TO_CHAR(SYSDATE,'YY  HOST_NAME
-------------------  ---------
2012-05-05 23:00:55  <node2>

Now the question is, what happened between these 5 seconds of sleep 5?

pmons tracefile TTT041_pmon_4399.trc shows
*** 2012-05-05 23:00:48.391 kmmlrl: status: succ=4, wait=0, fail=0 *** 2012-05-05 23:00:51.398 kmmlrl: status: succ=3, wait=0, fail=1 kmmlrl: update retry kmmgdnu: TTT04_SITE1 goodness=0, delta=1, flags=0x4:unblocked/not overloaded, update=0x6:G/D/- kmmlrl: node load 394 kmmlrl: (ADDRESS=(PROTOCOL=TCP)(HOST=<node1>-vip)(PORT=1521)) block kmmlrl: nsgr update returned 0 kmmlrl: nsgr register returned 0 *** 2012-05-05 23:00:54.401 kmmlrl: status: succ=3, wait=0, fail=1 *** 2012-05-05 23:00:57.402 kmmlrl: status: succ=3, wait=0, fail=1
Just a short explanation what you can see here: pmon distributes every 3 seconds the status he knows about all listeners he knows to all other listeners. Between 23:00:48 and 23:00:51 pmon found the local_listener disappeared - and informed all the other listeners about this fact.
what the LISTENER_SCAN2 knows:
lsnr1.txt
Service "TTT04_SITE1" has 2 instance(s).
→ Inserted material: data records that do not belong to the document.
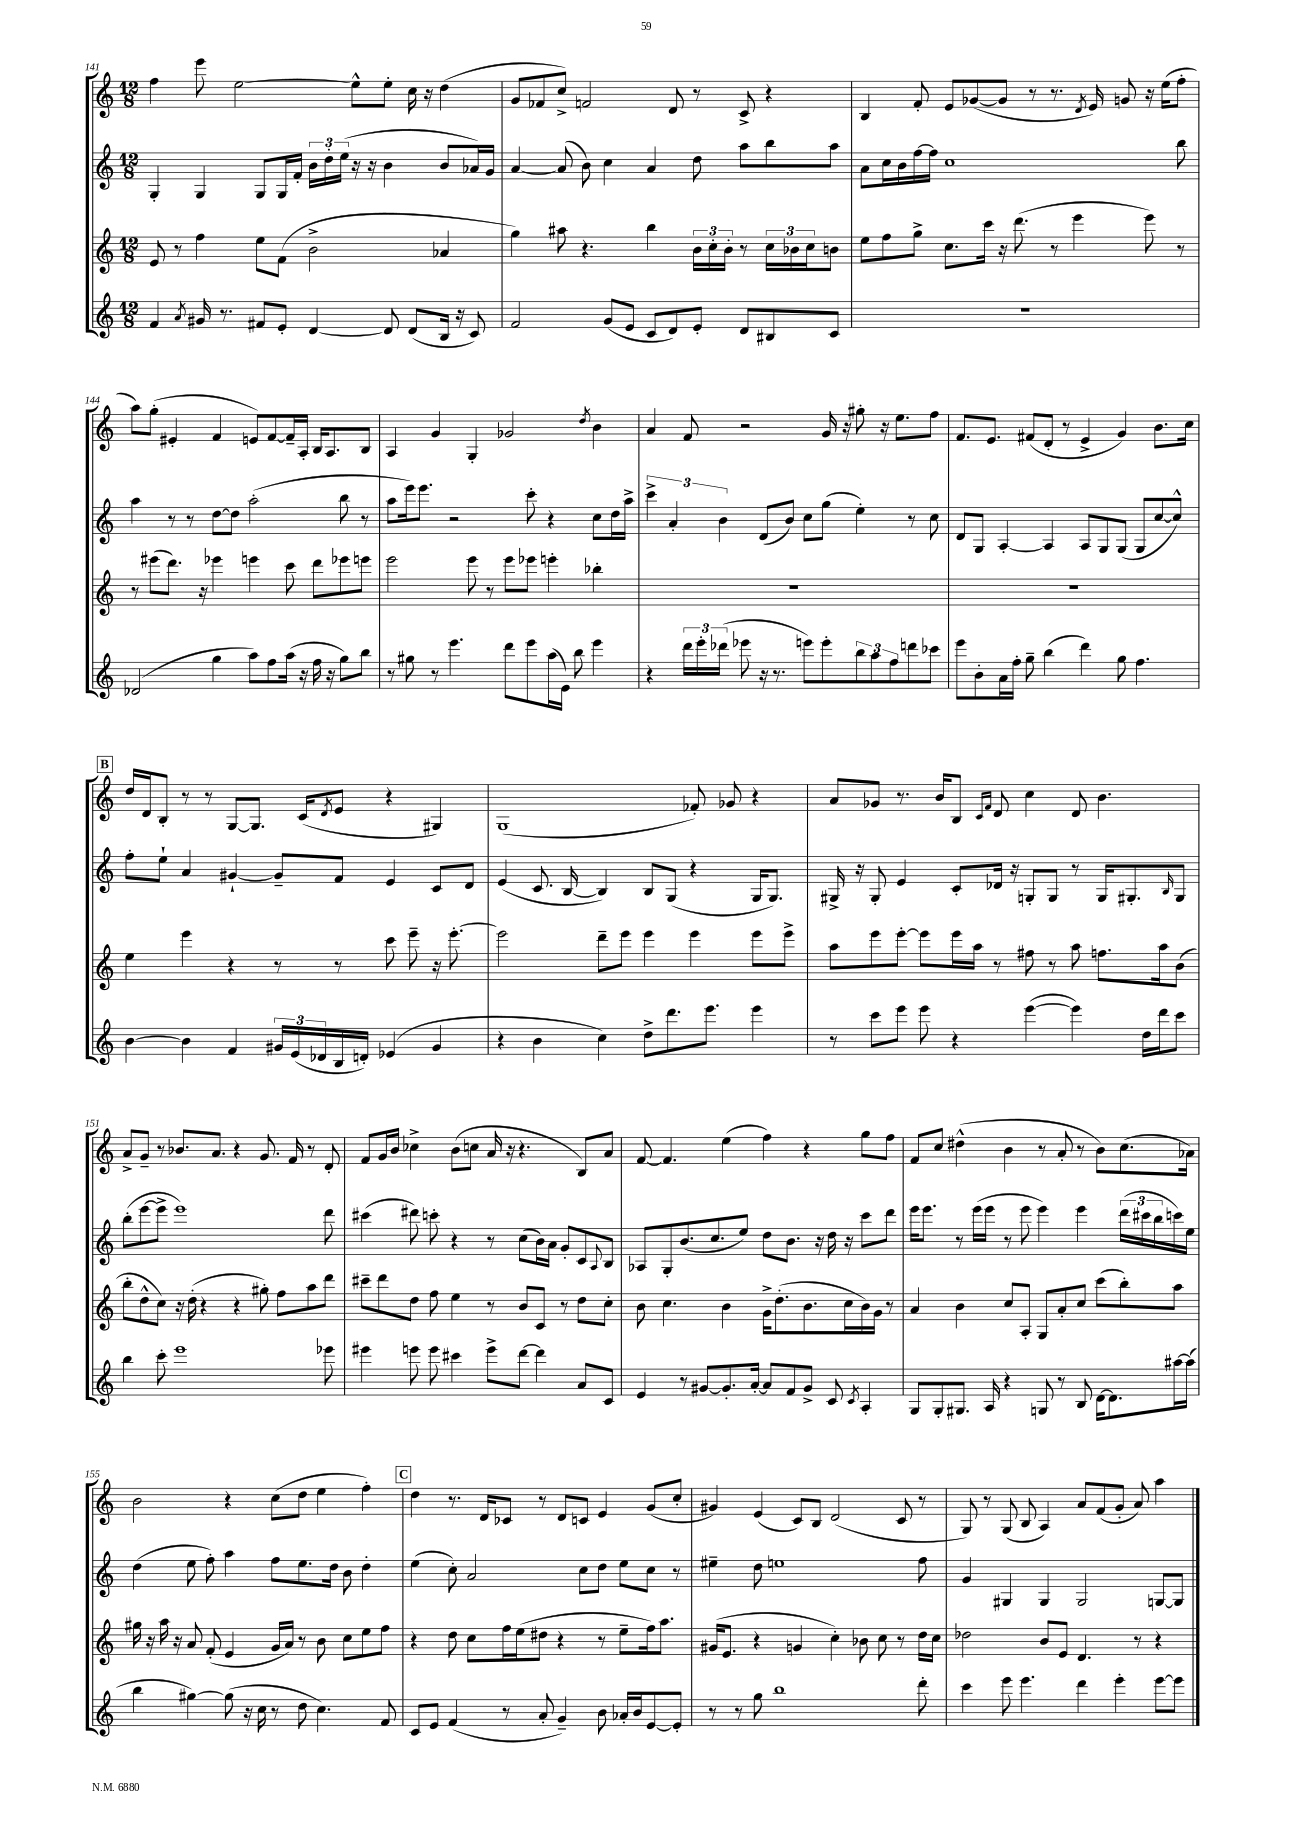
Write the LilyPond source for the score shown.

<<
\new StaffGroup <<
\new Staff = "s0" {
    \clef treble \key c \major \numericTimeSignature \time 12/8
    f''4 e'''8 e''2~ e''8-^ e''8-. c''16 r16 d''4( |
    g'8 fes'8 c''8->) f'2 d'8 r8 c'8-> r4 |
    b4 f'8-. e'8 ges'8~( ges'8 r8 r8. \acciaccatura { d'8 } e'16) g'8 r16 e''16( f''8-. |
    a''8) g''8-.( eis'4-. f'4 e'8) f'8~ f'16-- a16-. b16 a8. b8 |
    a4 g'4 g4-. ges'2 \acciaccatura { d''8 } b'4 |
    a'4 f'8 r2 g'16 r16 gis''8-. r16 e''8. f''8 |
    f'8. e'8. fis'8( d'8-. r8 e'4-> g'4) b'8. c''16 |
    \mark \markup { \box "B" } d''16 d'16 b8-. r8 r8 g8~ g8. c'16( \acciaccatura { d'8 } e'8 r4 gis4) |
    g1( fes'8-.) ges'8 r4 |
    a'8 ges'8 r8. b'16 b8 \grace { c'16 f'16 } d'8 c''4 d'8 b'4. |
    a'8-> g'8-- r8 bes'8. a'8. r4 g'8. f'16 r8 d'8-. |
    f'8 g'16 b'16 ces''4-> b'8( c''8 a'16 r16 r4. b8) a'8 |
    f'8~ f'4. e''4( f''4) r4 g''8 f''8 |
    f'8 c''8 dis''4-^( b'4 r8 a'8-. r8 b'8) c''8.( aes'16) |
    b'2 r4 c''8( d''8 e''4 f''4-.) |
    \mark \markup { \box "C" } d''4 r8. d'16 ces'8 r8 d'8 c'8 e'4 g'8( c''8-. |
    gis'4) e'4( c'8) b8 d'2( c'8 r8 |
    g8) r8 g8( b8 a4) a'8 f'8( g'8-. a'8) a''4 \bar "|." |
}
\new Staff = "s1" {
    \clef treble \key c \major \numericTimeSignature \time 12/8
    g4-. g4 g8 g16 f'16-. \tuplet 3/2 { b'16 d''16-. e''16( } r16 r16 b'4 b'8 aes'16) g'16 |
    a'4~ a'8( b'8) c''4 a'4 d''8 a''8 b''8 a''8 |
    a'8 c''16 b'16 f''16~ f''16 c''1 b''8 |
    a''4 r8 r8 d''8~ d''8 a''2-.( b''8 r8 |
    a''8 e'''16) e'''8. r2 c'''8-. r4 c''8 d''16 a''16-> |
    \tuplet 3/2 { c'''4-> a'4-. b'4 } d'8( b'8) c''8 g''8( e''4-.) r8 c''8 |
    d'8 g8 a4~-. a4 a8 g8 g8( g8 c''8~ c''8-^) |
    \mark \markup { \box "B" } f''8-. e''8-! a'4 gis'4~-! gis'8-- f'8 e'4 c'8 d'8 |
    e'4( c'8. b16~ b4) b8 g8( r4 g16 g8.) |
    gis16-> r16 gis8-. e'4 c'8-. des'16 r16 g8-. g8 r8 g16 gis8.-. \grace { b16 } gis8 |
    b''8-.( e'''8~ e'''8-> e'''1) d'''8 |
    cis'''4( dis'''8) c'''8-. r4 r8 c''8( b'16) a'16 g'8-. c'8 \appoggiatura { a8 } b8 |
    aes8 g8-. b'8.( c''8. e''8) d''8 b'8. r16 d''16 r16 c'''8 d'''8 |
    e'''16 e'''8. r8 e'''16( e'''16 r8 e'''8 e'''4) e'''4 \tuplet 3/2 { d'''16( cis'''16 b''16 } c'''16) e''16 |
    d''4( e''8 f''8-.) a''4 f''8 e''8. d''16 b'8 d''4-. |
    \mark \markup { \box "C" } e''4( c''8-.) a'2 c''8 d''8 e''8 c''8 r8 |
    eis''4-- d''8 e''1 f''8 |
    g'4 gis4 gis4 gis2 g8~ g8 \bar "|." |
}
\new Staff = "s2" {
    \clef treble \key c \major \numericTimeSignature \time 12/8
    e'8 r8 f''4 e''8 f'8( b'2-> aes'4 |
    g''4) ais''8 r4. b''4 \tuplet 3/2 { b'16 c''16-. b'16-. } r8 \tuplet 3/2 { c''16 bes'16 c''16 } b'8 |
    e''8 f''8 g''8-> c''8. c'''16 r16 d'''8.( r8 e'''4 e'''8) r8 |
    r8 eis'''8( d'''8.) r16 ees'''4 e'''4 c'''8 d'''8 ees'''8 e'''8 |
    e'''2 e'''8 r8 e'''8 ees'''8 e'''4-. bes''4-. |
    R1. |
    R1. |
    \mark \markup { \box "B" } e''4 e'''4 r4 r8 r8 c'''8 e'''8-- r16 e'''8.~-. |
    e'''2 d'''8-- e'''8 e'''4 e'''4 e'''8 e'''8-> |
    a''8 e'''8 e'''8~-. e'''8 e'''16 a''16 r8 fis''8 r8 a''8 f''8. a''16 b'8( |
    b''8-. d''8-^ c''8) r16 d''16-.( r4 r4 gis''8-.) f''8 a''8 d'''8 |
    cis'''8-- d'''8 d''8 f''8 e''4 r8 b'8 c'8 r8 d''8 c''8-. |
    b'8 c''4. b'4 g'16-> d''8.-.( b'8. c''16 b'16) g'16 r8 |
    a'4 b'4 c''8 a8-. g8 a'8-. c''8 c'''8( b''8-.) a''8 |
    gis''16 r16 a''16 r16 a'8 f'8-.( e'4 g'16 a'16) r8 b'8 c''8 e''8 f''8 |
    \mark \markup { \box "C" } r4 d''8 c''8 f''16 e''16( dis''8 r4 r8 e''8-- f''16) a''8. |
    gis'16( e'8. r4 g'4 c''4-.) bes'8 c''8 r8 d''16 c''16 |
    des''2 b'8 e'8 d'4. r8 r4 \bar "|." |
}
\new Staff = "s3" {
    \clef treble \key c \major \numericTimeSignature \time 12/8
    f'4 \acciaccatura { a'8 } gis'16 r8. fis'8 e'8-. d'4~ d'8 d'8( b16 r16 c'8) |
    f'2 g'8( e'8 c'8 d'8) e'8-. d'8 bis8 c'8 |
    R1. |
    des'2( g''4 a''8) f''8 a''16( r16 f''16 r16 g''8) b''8 |
    r8 gis''8 r8 e'''4. d'''8 e'''8 a''16( e'16) b''8 e'''4 |
    r4 \tuplet 3/2 { d'''16 e'''16-. des'''16( } ees'''8 r16 r8. e'''8) e'''8-. \tuplet 3/2 { b''8 a''8 f''8 } d'''8 ces'''8 |
    e'''8 b'8-. a'16 f''16-. g''8-- b''4( d'''4) g''8 f''4. |
    \mark \markup { \box "B" } b'4~ b'4 f'4 \tuplet 3/2 { gis'16 e'16( des'16 } b16 d'16-.) ees'4( gis'4 |
    r4 b'4 c''4) d''8-> d'''8. e'''8. e'''4 |
    r8 c'''8 e'''8 e'''8 r4 e'''4~( e'''4) d''16 d'''16 c'''8 |
    b''4 c'''8-. e'''1 ees'''8 |
    eis'''4 e'''8 e'''8 cis'''4 e'''8-> d'''8~ d'''4 a'8 c'8 |
    e'4 r8 gis'8~ gis'8.-. a'16~-. a'8 f'8 gis'8-> c'8 \acciaccatura { c'8 } a4-. |
    g8 g8-. gis8. a16 r4 g8 r8 b8 d'16~ d'8. ais''16~ ais''16( |
    b''4 gis''4~) gis''8( r16 c''16 r8 d''8 c''4.) f'8 |
    \mark \markup { \box "C" } c'8 e'8 f'4( r8 a'8-. g'4--) b'8 aes'16-. b'16 e'8~ e'8-. |
    r8 r8 g''8 b''1 d'''8-. |
    c'''4 e'''8 e'''4. d'''4 e'''4-. e'''8~ e'''8 \bar "|." |
}
>>
>>
\layout { \context { \Score currentBarNumber = #141 } }
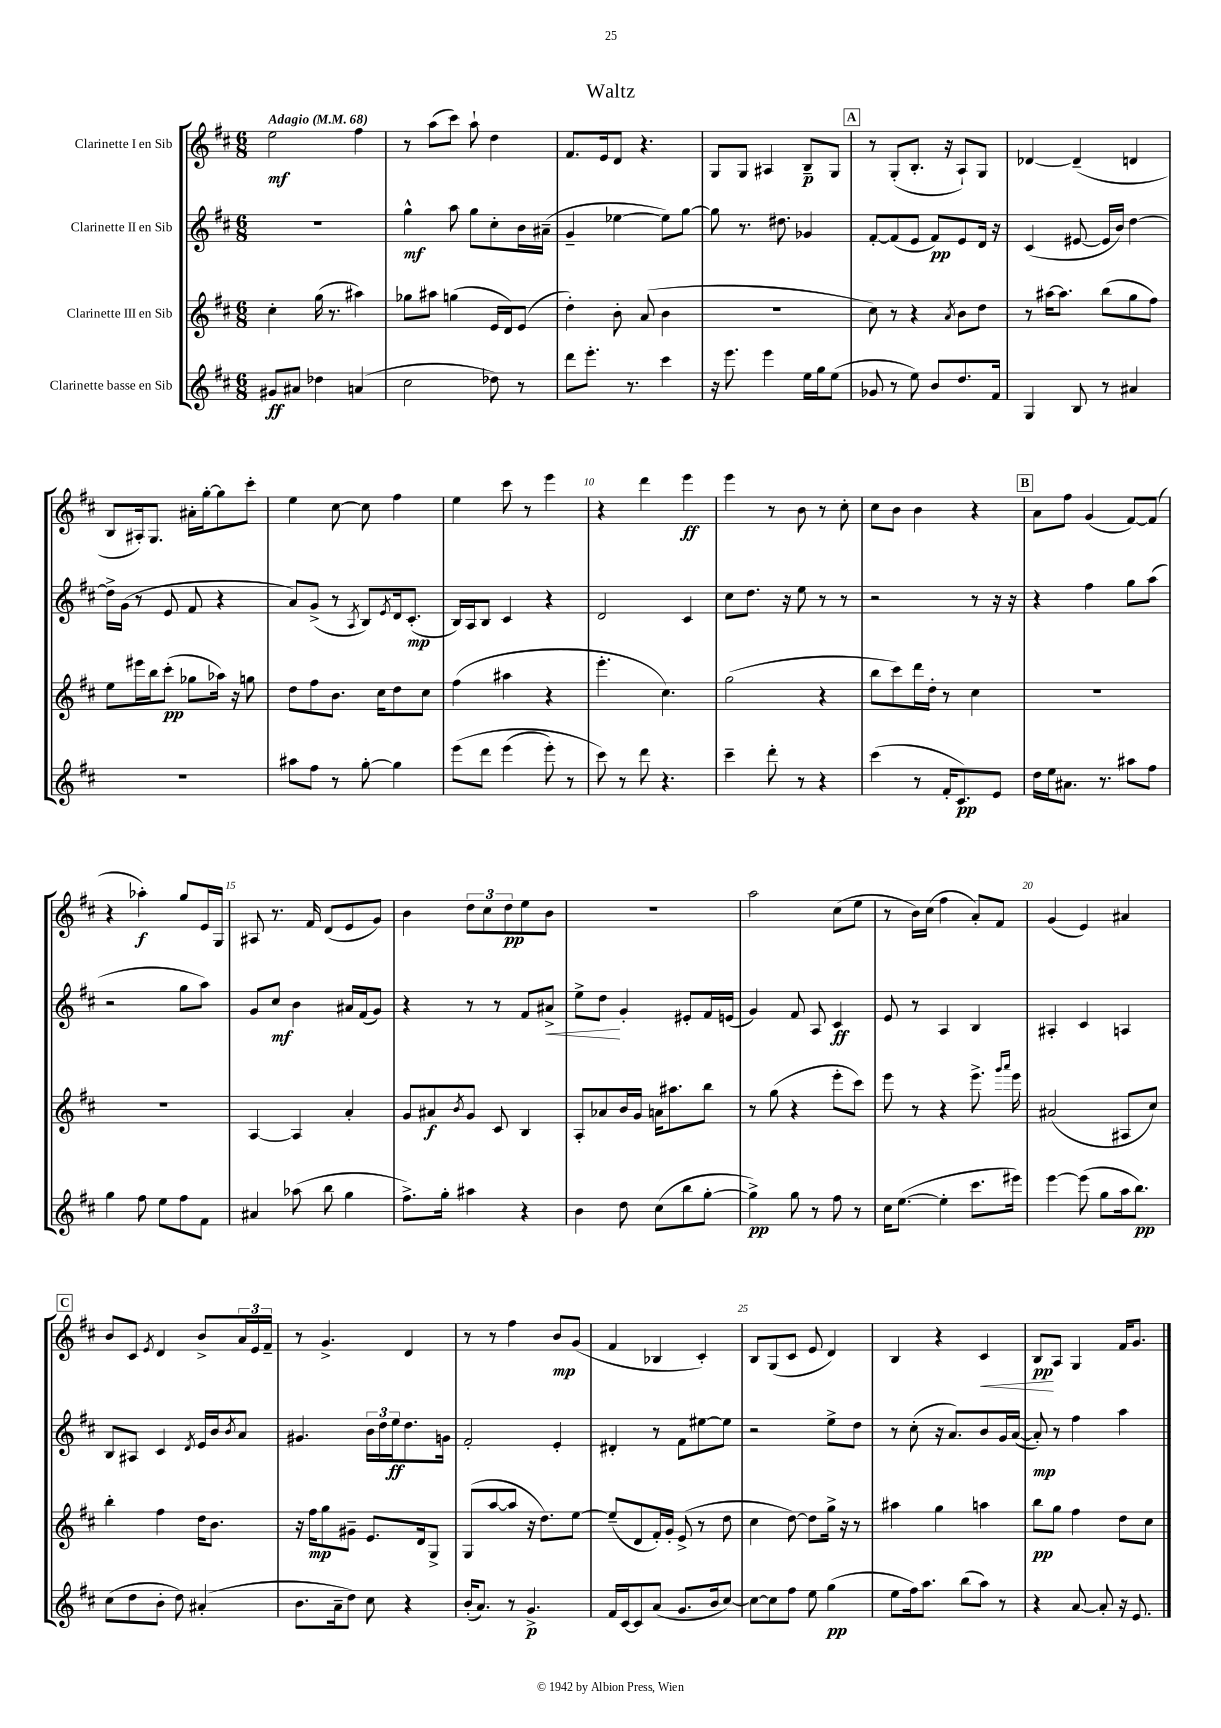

Instance "TTT041", status READY, has 1 handler(s) for this service... Handler(s): "DEDICATED" established:0 refused:0 state:ready REMOTE SERVER (ADDRESS=(PROTOCOL=TCP)(HOST=<host1>-vip)(PORT=1521)) Instance "TTT042", status READY, has 1 handler(s) for this service... Handler(s): "DEDICATED" established:0 refused:0 state:ready REMOTE SERVER (ADDRESS=(PROTOCOL=TCP)(HOST=<host2>-vip)(PORT=1521))

lsnr2.txt
Service "TTT04_SITE1" has 2 instance(s). Instance "TTT041", status READY, has 1 handler(s) for this service... Handler(s): "DEDICATED" established:0 refused:0 state:blocked REMOTE SERVER (ADDRESS=(PROTOCOL=TCP)(HOST=<host1>-vip)(PORT=1521)) Instance "TTT042", status READY, has 1 handler(s) for this service... Handler(s): "DEDICATED" established:0 refused:0 state:ready REMOTE SERVER (ADDRESS=(PROTOCOL=TCP)(HOST=<host2>-vip)(PORT=1521))
Direct after the kill of the local_listener, LISTENER_SCAN2 still believes both local_listeners are in state:ready - therefore it directs the connection to the listener with lower load (on node1) which I just killed.
But after only 5 seconds, it knows it is in state:blocked and therefore directs my 2nd connection attempt to node2.

What is this all about?

If a Listener dies (for any reason) there is a periode of about 3 seconds, where other processes might rely on it's existence and service.
PMON is the process which informas all listeners about the status of the others (one more reason to make sure it never stucks.
PMONs Listener REGISTRATION is something different.

My todays findings where supported by Understanding and Troubleshooting Instance Load Balancing [Note:263599.1].